Por un momento presentí que medio pasaje iba a requerir de mis servicios, cuando se abrió la puerta del aseo que dejó salir a un menor que me cedió el paso cuando ya había manchado levemente el calzoncillo. Al volver a mi asiento descubrí que me había olvidado el cojín en el baño, en otro acto impúdico que levantaría liebres a docenas. Sotaku no estaba. No me preocupé mucho porque sabía que no había podido apearse en marcha. Y tampoco había mucho que comentar: había estado en otro baño cercano al telón que separa a los de la clase turista de los que nacieron de pie. Simplemente eso. Al volver a nuestra fila 25 yo la esperaba en el pasillo, junto al señor japonés que se movió ligeramente para que ella pasara. Luego entré yo, saltando. Cuando ella aún no había tomado asiento el señor japonés la miró con ojos extraños, posiblemente acusadores: no parecían libidinosos.

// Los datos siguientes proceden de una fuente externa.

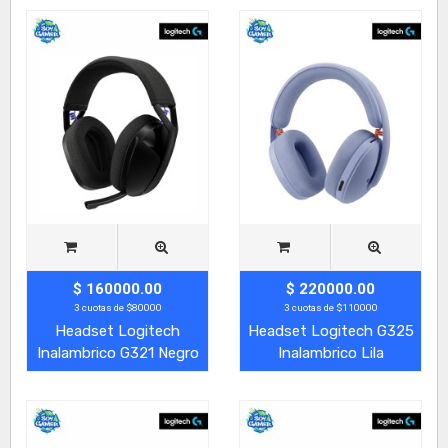
$ 160000.00
$ 220000.00
3 cuotas de $80000
3 cuotas de $110000
Headset Logitech
Headset Logitech G325
Inalambrico G321 Negro
Inalambrico Lila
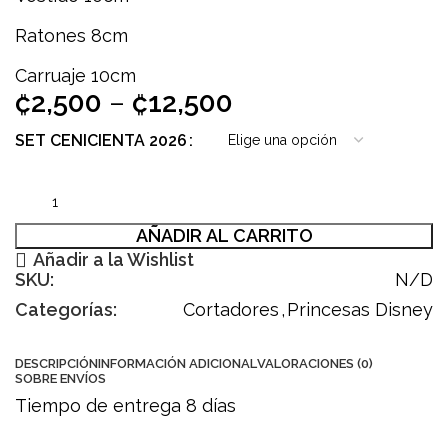
Ratones 8cm
Carruaje 10cm
₡
2,500
–
₡
12,500
SET CENICIENTA 2026
AÑADIR AL CARRITO
Añadir a la Wishlist
SKU:
N/D
Categorías:
Cortadores
,
Princesas Disney
DESCRIPCIÓN
INFORMACIÓN ADICIONAL
VALORACIONES (0)
SOBRE ENVÍOS
Tiempo de entrega 8 días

—Yo esto no lo hago nunca.
—Yo tampoco.
—Perdóname.
—No te perdono: te felicito.
—Me avergüenzo.
Luego pedimos otro par de cervezas Sapporo. Brindamos y descubrimos que la tarde en Tokio era soleada. Las nubes blancas mecieron un poco a la aeronave que tocó tierra sin más incidentes que el nuestro. En la recogida de maletas nos despedimos con un apretón de manos. Ella, la hermana de Rockefeller y Monchito, ayudaba a la acción con diversas reverencias seguidas, como si ahora la dominara un muelle interno.
—Nunca te olvidaré. Para mí también ha sido la primera vez.
—Gracias Aspersor.
Joaquín Campos, 17/08/14, Phnom Penh.